Although she knew she shouldn’t, Delia wandered into the bedroom. There was a looking glass above the mantel, and as Delia caught sight of her own reflection she almost screamed, thinking for one brief moment that there was someon
e else in the room with her. This foolishness brought on a fit of nervous giggles and she covered her mouth with her hand. She looked at herself in the mirror, her eyes above her grimy hand opened wide and brimming with golden lights of amusement.
Then she noticed to her disgust that her cheeks were streaked with dried mud and her hair was matted with tiny twigs and dried leaves that she had picked up while hiding from her da beneath the stoop. What’s more, her bodice, not too clean to begin with, was now stained with the rum that had splashed her when she’d doused the head of Jake Steerborn. What a sight I am, she thought, laughing aloud. No wonder the ostler had threatened to summon the constables.
She wet the hem of her petticoat with saliva and scrubbed the grime off her face as best she could, then shook out her tangled mane of black hair. She turned around, taking in the room, and her gaze fell with delight on the wide tester bed with its swelling feather mattress. The bed looked so soft she couldn’t resist trying it.
Delia settled back against the down-filled pillows with a soft sigh. It was so quiet in here, back off the street and away from the rumbling carts and wagons and the shouts of the hawkers. How wonderful, she thought, her eyes drifting closed. How wonderful to be a real lady and sleep in a fine goose-feather bed like this one.
Mrs. Tyler W. Savitch, she said to herself. Mrs. Tyler W. Savitch, M.D ….
Delia rubbed her hands across smooth linen, sighing and stretching luxuriously. She snuggled her face deeper into the soft downiness of the pillow—
Her eyelids flew open, and she pushed herself upright. Lord above us, she had fallen asleep on the man’s bed!

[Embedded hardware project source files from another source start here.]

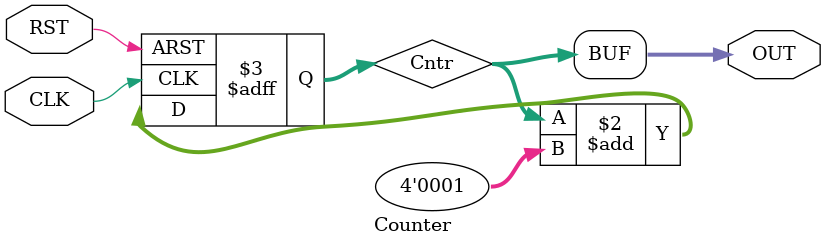
<source format=v>
`timescale 1ns / 1ps
module Counter(CLK,OUT,RST);
	input CLK,RST;
	output wire[3:0] OUT;
	reg [3:0] Cntr;
	always @(posedge CLK or posedge RST)
		begin
			if(RST)
				begin			
				Cntr<=4'b0;
				end
			else
				begin		
				Cntr<= OUT+4'b0001;
				end
		end
	assign OUT=Cntr;
endmodule
</source>
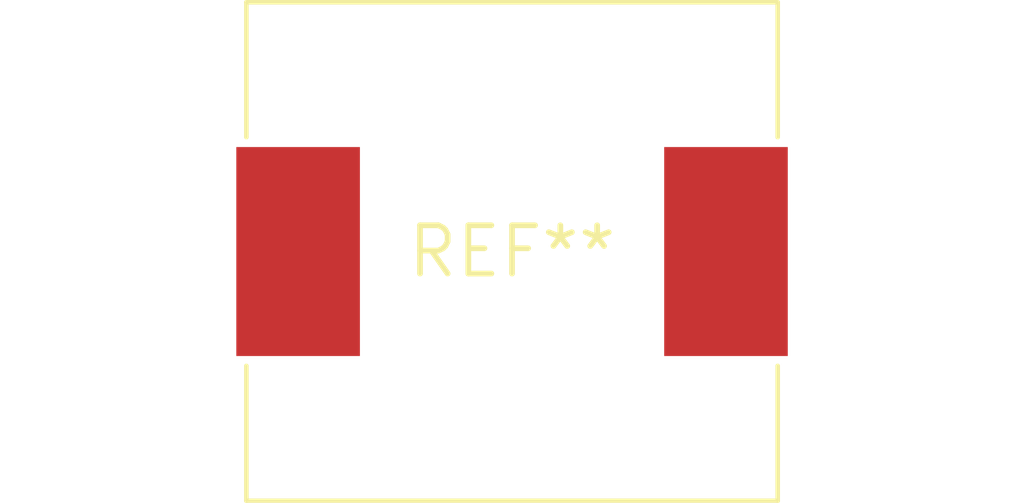
<source format=kicad_pcb>
(kicad_pcb (version 20240108) (generator pcbnew)

  (general
    (thickness 1.6)
  )

  (paper "A4")
  (layers
    (0 "F.Cu" signal)
    (31 "B.Cu" signal)
    (32 "B.Adhes" user "B.Adhesive")
    (33 "F.Adhes" user "F.Adhesive")
    (34 "B.Paste" user)
    (35 "F.Paste" user)
    (36 "B.SilkS" user "B.Silkscreen")
    (37 "F.SilkS" user "F.Silkscreen")
    (38 "B.Mask" user)
    (39 "F.Mask" user)
    (40 "Dwgs.User" user "User.Drawings")
    (41 "Cmts.User" user "User.Comments")
    (42 "Eco1.User" user "User.Eco1")
    (43 "Eco2.User" user "User.Eco2")
    (44 "Edge.Cuts" user)
    (45 "Margin" user)
    (46 "B.CrtYd" user "B.Courtyard")
    (47 "F.CrtYd" user "F.Courtyard")
    (48 "B.Fab" user)
    (49 "F.Fab" user)
    (50 "User.1" user)
    (51 "User.2" user)
    (52 "User.3" user)
    (53 "User.4" user)
    (54 "User.5" user)
    (55 "User.6" user)
    (56 "User.7" user)
    (57 "User.8" user)
    (58 "User.9" user)
  )

  (setup
    (pad_to_mask_clearance 0)
    (pcbplotparams
      (layerselection 0x00010fc_ffffffff)
      (plot_on_all_layers_selection 0x0000000_00000000)
      (disableapertmacros false)
      (usegerberextensions false)
      (usegerberattributes false)
      (usegerberadvancedattributes false)
      (creategerberjobfile false)
      (dashed_line_dash_ratio 12.000000)
      (dashed_line_gap_ratio 3.000000)
      (svgprecision 4)
      (plotframeref false)
      (viasonmask false)
      (mode 1)
      (useauxorigin false)
      (hpglpennumber 1)
      (hpglpenspeed 20)
      (hpglpendiameter 15.000000)
      (dxfpolygonmode false)
      (dxfimperialunits false)
      (dxfusepcbnewfont false)
      (psnegative false)
      (psa4output false)
      (plotreference false)
      (plotvalue false)
      (plotinvisibletext false)
      (sketchpadsonfab false)
      (subtractmaskfromsilk false)
      (outputformat 1)
      (mirror false)
      (drillshape 1)
      (scaleselection 1)
      (outputdirectory "")
    )
  )

  (net 0 "")

  (footprint "L_Sunlord_MWSA1206S-4R7" (layer "F.Cu") (at 0 0))

)

</source>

She flopped onto her back. It was dark now, and long shadows shrouded the bed where it stood in the corner against the wall. But the moon was up and full, casting harsh silvery beams through the window and mixing with the pool of soft, golden lamplight that came from the sitting room.

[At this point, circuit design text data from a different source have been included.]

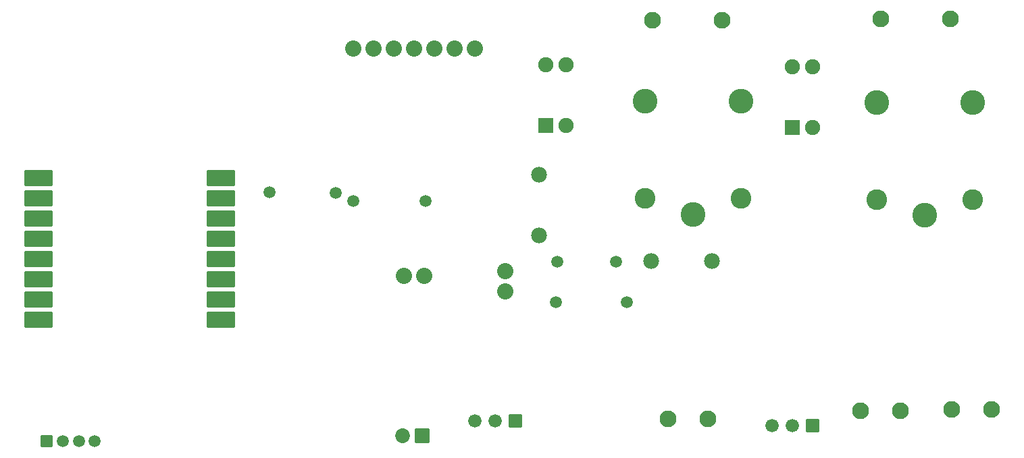
<source format=gbs>
G04 Layer: BottomSolderMaskLayer*
G04 EasyEDA v6.5.15, 2023-07-15 19:13:26*
G04 7a4bf17ae9984c6ea0cf7d4767ac866e,10*
G04 Gerber Generator version 0.2*
G04 Scale: 100 percent, Rotated: No, Reflected: No *
G04 Dimensions in millimeters *
G04 leading zeros omitted , absolute positions ,4 integer and 5 decimal *
%FSLAX45Y45*%
%MOMM*%

%AMMACRO1*1,1,$1,$2,$3*1,1,$1,$4,$5*1,1,$1,0-$2,0-$3*1,1,$1,0-$4,0-$5*20,1,$1,$2,$3,$4,$5,0*20,1,$1,$4,$5,0-$2,0-$3,0*20,1,$1,0-$2,0-$3,0-$4,0-$5,0*20,1,$1,0-$4,0-$5,$2,$3,0*4,1,4,$2,$3,$4,$5,0-$2,0-$3,0-$4,0-$5,$2,$3,0*%
%ADD10C,2.1016*%
%ADD11C,1.6764*%
%ADD12MACRO1,0.1016X0.7874X-0.7874X-0.7874X-0.7874*%
%ADD13C,1.9812*%
%ADD14C,2.6016*%
%ADD15C,3.1016*%
%ADD16C,1.9016*%
%ADD17MACRO1,0.1016X0.9X-0.9X-0.9X-0.9*%
%ADD18MACRO1,0.1016X0.875X-0.875X-0.875X-0.875*%
%ADD19C,1.8516*%
%ADD20C,2.0320*%
%ADD21MACRO1,0.1X-0.7X0.7X0.7X0.7*%
%ADD22C,1.5000*%
%ADD23MACRO1,0.2032X-1.6459X0.9144X1.6459X0.9144*%
%ADD24MACRO1,0.2032X1.6459X-0.9144X-1.6459X-0.9144*%

%LPD*%
D10*
G01*
X11159743Y-5092700D03*
G01*
X10658856Y-5092700D03*
G01*
X10918799Y-177800D03*
G01*
X11788800Y-177800D03*
D11*
G01*
X9550400Y-5283200D03*
G01*
X9804400Y-5283200D03*
D12*
G01*
X10058400Y-5283200D03*
D13*
G01*
X8801100Y-3213100D03*
G01*
X8039100Y-3213100D03*
D14*
G01*
X10868101Y-2441600D03*
G01*
X12068098Y-2441397D03*
D15*
G01*
X11468100Y-2641600D03*
G01*
X10868101Y-1221612D03*
G01*
X12068098Y-1221612D03*
D16*
G01*
X10058908Y-1536687D03*
G01*
X10057892Y-774687D03*
G01*
X9803892Y-774687D03*
D17*
G01*
X9804905Y-1536707D03*
D10*
G01*
X8746741Y-5194300D03*
G01*
X8245853Y-5194300D03*
G01*
X12302743Y-5080000D03*
G01*
X11801856Y-5080000D03*
D11*
G01*
X5829297Y-5219700D03*
G01*
X6083297Y-5219700D03*
D12*
G01*
X6337300Y-5219700D03*
D18*
G01*
X5168900Y-5410200D03*
D19*
G01*
X4918885Y-5410200D03*
D20*
G01*
X4305297Y-546100D03*
G01*
X4559297Y-546100D03*
G01*
X4813297Y-546100D03*
G01*
X5067297Y-546100D03*
G01*
X5321297Y-546100D03*
G01*
X5575297Y-546100D03*
G01*
X5829297Y-546100D03*
G01*
X5194297Y-3403600D03*
G01*
X4940297Y-3403600D03*
G01*
X6210297Y-3594100D03*
G01*
X6210297Y-3340100D03*
D21*
G01*
X462000Y-5473700D03*
D22*
G01*
X661997Y-5473700D03*
G01*
X861997Y-5473700D03*
G01*
X1061996Y-5473700D03*
D10*
G01*
X8053169Y-190500D03*
G01*
X8923169Y-190500D03*
D13*
G01*
X6629400Y-2133600D03*
G01*
X6629400Y-2895600D03*
D23*
G01*
X2641600Y-3949700D03*
D24*
G01*
X355600Y-2171700D03*
G01*
X355600Y-2425700D03*
G01*
X355600Y-2679700D03*
G01*
X355600Y-2933700D03*
G01*
X355600Y-3187700D03*
G01*
X355600Y-3441700D03*
G01*
X355600Y-3695700D03*
G01*
X355600Y-3949700D03*
D23*
G01*
X2641600Y-2171700D03*
G01*
X2641600Y-2425700D03*
G01*
X2641600Y-2679700D03*
G01*
X2641600Y-2933700D03*
G01*
X2641600Y-3187700D03*
G01*
X2641600Y-3441700D03*
G01*
X2641600Y-3695700D03*
D16*
G01*
X6972805Y-1511274D03*
G01*
X6971789Y-749274D03*
G01*
X6717789Y-749274D03*
D17*
G01*
X6718805Y-1511307D03*
D14*
G01*
X7959798Y-2428900D03*
G01*
X9159796Y-2428697D03*
D15*
G01*
X8559797Y-2628900D03*
G01*
X7959798Y-1208912D03*
G01*
X9159796Y-1208912D03*
D22*
G01*
X4081269Y-2362200D03*
G01*
X3251197Y-2349500D03*
G01*
X7734300Y-3733800D03*
G01*
X6845300Y-3733800D03*
G01*
X7594600Y-3225800D03*
G01*
X6858000Y-3225800D03*
G01*
X5207000Y-2463800D03*
G01*
X4305300Y-2463800D03*
M02*

</source>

She uncoiled into another long stretch, curling her toes and thrusting her fisted hands above her head until she felt a twinge of pain in her sore ribs. She wondered what time it was; it seemed very late. She supposed the night watch must have wakened her by calling out the hour, and thank the good Lord for that. Imagine if the man had come back to find her lying on his bed asleep! Why, if he really were using the ploy of looking for a wife to solicit harlots for a bawdy house, he would think her a prime candidate indeed, and her cheeks flushed hot at the very idea.